Richard Cheney's speech to the Veterans of Foreign Wars wasn't only about promoting the warfare state. Cheney was also careful to note how warm he is to the welfare state: "the president has asked Congress for an 8 percent increase for veterans' health care and a 7 percent increase for veterans' programs overall." [Loud applause.]
With the audience warmed up with your money, Cheney got on to the business at hand, which is killing. If you don't want war with Iraq, says the vice president, you are engaging in "wishful thinking or willful blindness."
Actually, there is a third option: some people don't like unrelenting war mongering that seeks the wholesale demolition of Iraq, a once-liberal, once-wealthy country that has been painfully impoverished in eleven years of US bombings and sanctions, a war which will only incite more anger in the Moslem world, inspire more terror attacks, and provide an excuse for a further expansion of the police state at home.
Cheney said that Iraq and its government have to go because there is evidence those folks don't like us. Well, you know, that kind of thing happens when your stated goal is the annihilation of somebody else's country. People who live there, and in particular the government in charge, can become agitated.
What about the newest claims that Iraq will have nuclear weapons "very soon"? Well, it is hard to know what to make of them because such claims are, by now, so inevitable. Is there any country, no matter how poor, any group, no matter how disorganized and low tech, that the US would not claim is developing nuclear weapons should the US decide to attack it?
The Bush administration is capable of making false claims about anything, and no one doubts it. In fact, should it become public that the US has made up this nuclear weapons thing out of whole cloth, it can count on the neoconservative pundits to defend the right of the government to lie.
As for specifics concerning the regime's brutality, Cheney cited the case of Maj. Gen. Hussein Kamel, son-in-law to Saddam, who defected in 1995, told all to the CIA, and, on his return to Iraq as a CIA agent, was killed in a gun battle.
Imagine that: a government that doesn't take kindly to a high-ranking military defector who cooperates with the enemy. For doing far less, the Justice Department pursued Taliban John as a traitor, and wanted to execute him.

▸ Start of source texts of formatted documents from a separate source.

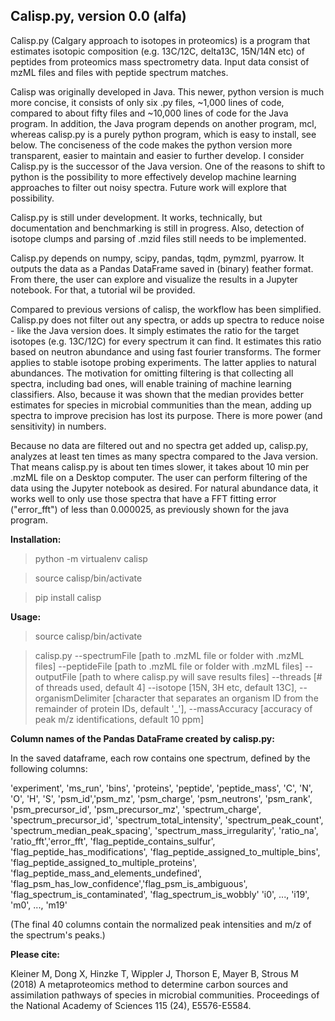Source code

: ## Calisp.py, version 0.0 (alfa)

Calisp.py (Calgary approach to isotopes in proteomics) is a program that estimates isotopic composition (e.g. 13C/12C,
delta13C, 15N/14N etc) of peptides from proteomics mass spectrometry data. Input data consist of mzML files and 
files with peptide spectrum matches.

Calisp was originally developed in Java. This newer, python version is much more concise, it consists of only six .py 
files, ~1,000 lines of code, compared to about fifty files and ~10,000 lines of code for the Java program. In addition,
the Java program depends on another program, mcl, whereas calisp.py is a purely python program, which is easy to
install, see below. The conciseness of the code makes the python version more transparent, easier to maintain and 
easier to further develop. I consider Calisp.py is the successor of the Java version. One of the reasons to shift to 
python is the possibility to more effectively develop machine learning approaches to filter out noisy spectra. Future
work will explore that possibility.

Calisp.py is still under development. It works, technically, but documentation and benchmarking is still in progress.
Also, detection of isotope clumps and parsing of .mzid files still needs to be implemented. 

Calisp.py depends on numpy, scipy, pandas, tqdm, pymzml, pyarrow. It outputs the data as a Pandas DataFrame saved in 
(binary) feather format. From there, the user can explore and visualize the results in a Jupyter notebook. For that, a
tutorial wil be provided.

Compared to previous versions of calisp, the workflow has been simplified. Calisp.py does not filter out any spectra, or
adds up spectra to reduce noise - like the Java version does. It simply estimates the ratio for the target isotopes 
(e.g. 13C/12C) for every spectrum it can find. It estimates this ratio based on neutron abundance and using fast fourier
transforms. The former applies to stable isotope probing experiments. The latter applies to natural abundances. The
motivation for omitting filtering is that collecting all spectra, including bad ones, will enable training of machine 
learning classifiers. Also, because it was shown that the median provides better estimates for species in microbial
communities than the mean, adding up spectra to improve precision has lost its purpose. There is more power 
(and sensitivity) in numbers.

Because no data are filtered out and no spectra get added up, calisp.py, analyzes at least ten times as many spectra
compared to the Java version. That means calisp.py is about ten times slower, it takes about 10 min per .mzML file on a
Desktop computer. The user can perform filtering of the data using the Jupyter notebook as desired. For natural 
abundance data, it works well to only use those spectra that have a FFT fitting error ("error_fft") of less than 
0.000025, as previously shown for the java program.

**Installation:**

>python -m virtualenv calisp

>source calisp/bin/activate

>pip install calisp

**Usage:**

>source calisp/bin/activate

>calisp.py --spectrumFile [path to .mzML file or folder with .mzML files] --peptideFile [path to .mzML file or folder 
 with .mzML files] --outputFile [path to where calisp.py will save results files] --threads [# of threads used, 
 default 4] --isotope [15N, 3H etc, default 13C], --organismDelimiter [character that separates an organism ID from the
 remainder of protein IDs, default '_'], --massAccuracy [accuracy of peak m/z identifications, default 10 ppm]

**Column names of the Pandas DataFrame created by calisp.py:**

In the saved dataframe, each row contains one spectrum, defined by the following columns:

 'experiment', 'ms_run', 'bins', 'proteins', 'peptide', 'peptide_mass', 'C', 'N', 'O', 'H', 'S',
 'psm_id','psm_mz', 'psm_charge', 'psm_neutrons', 'psm_rank', 'psm_precursor_id',
 'psm_precursor_mz', 'spectrum_charge', 'spectrum_precursor_id', 'spectrum_total_intensity',
 'spectrum_peak_count', 'spectrum_median_peak_spacing', 'spectrum_mass_irregularity',
 'ratio_na', 'ratio_fft','error_fft',
 'flag_peptide_contains_sulfur', 'flag_peptide_has_modifications',
 'flag_peptide_assigned_to_multiple_bins', 'flag_peptide_assigned_to_multiple_proteins',
 'flag_peptide_mass_and_elements_undefined', 'flag_psm_has_low_confidence','flag_psm_is_ambiguous',
 'flag_spectrum_is_contaminated', 'flag_spectrum_is_wobbly'
 'i0', ..., 'i19', 'm0', ..., 'm19'

(The final 40 columns contain the normalized peak intensities and m/z of the spectrum's peaks.)

**Please cite:**

Kleiner M, Dong X, Hinzke T, Wippler J, Thorson E, Mayer B, Strous M (2018) A metaproteomics method to determine 
carbon sources and assimilation pathways of species in microbial communities. Proceedings of the National Academy 
of Sciences 115 (24), E5576-E5584.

Are we to conclude that the Bush administration thereby loses its right to govern?
As for James A. Baker III's remark that Saddam is "very skilled in the art of denial and deception," one can conjure up many regimes that fit that description.
Some commentators have noted how odd this Bush administration-fomented debate is. The New York Times calls the entire process "uncharacteristically public." If you think war is necessary, why engage in this very public cat-and-mouse game?
The answer is that the game has become something of a consumption good for our own rulers. Day in, day out, the debate rages: should we kill Saddam and replace him with something else and meanwhile bomb the country until the rocks bounce? Or should we wait until we can get our "allies" to go along, or until evidence appears that actually indicts the Iraqis?
In the end, regardless of the outcome, this game of on-again-off-again war produces the desired result. It broadcasts to the world that the US has the desire and the ability to hold any population anywhere hostage to the US war machine.
For the US, it is not a matter of war-making capacity; it is only a matter of will, and that decision, as Cheney has also made clear, will be decided not by Congress, as the Constitution requires, but by a junta of unelected civilian bureaucrats. It is their will, and not anyone else's, that will determine whether or not we are at war.
And what's the downside to all this bomb rattling? In part, higher oil prices for American consumers — who in government cares? — which is also likely to generate higher profits for large oil companies. After all, we've long known that Cheney is strongly against low oil prices.
As for precedents for holding an entire country hostage this way, Cheney cited the Congressional resolution against Iraq from eleven years ago, as if these resolutions have some sort of eternally binding authority. Clearly, these people think they can say just about anything, a privilege that comes with believing that you have the right to destroy anything and everything at will.
There are two major factors at work here. One is entirely personal. Cheney, Bush, and Baker are nursing a serious grudge against Saddam that dates to the term of Bush's father as president. They all have regrets that they didn't use the excuse of war the last time around to string up Saddam. There are oil interests at work too, of course.
Second, the Bush administration believes that it has found its groove in the war-making mode. Bush's own popularity ratings were their highest when he bombed Afghanistan, while at home the people were compliant and deferential. This is the dream of every government. In mundane policy matters, in contrast, Bush has experienced nothing but frustration.
A president with a grudge in love with his war-making persona, and a population largely convinced that the only path to security is amassing and using ever-more weapons of mass destruction: this is the dangerous situation in which we find ourselves. Never has it been more important for the friends of freedom to reassert the moral urgency of peace.
Beati pacifici quoniam filii Dei vocabuntur.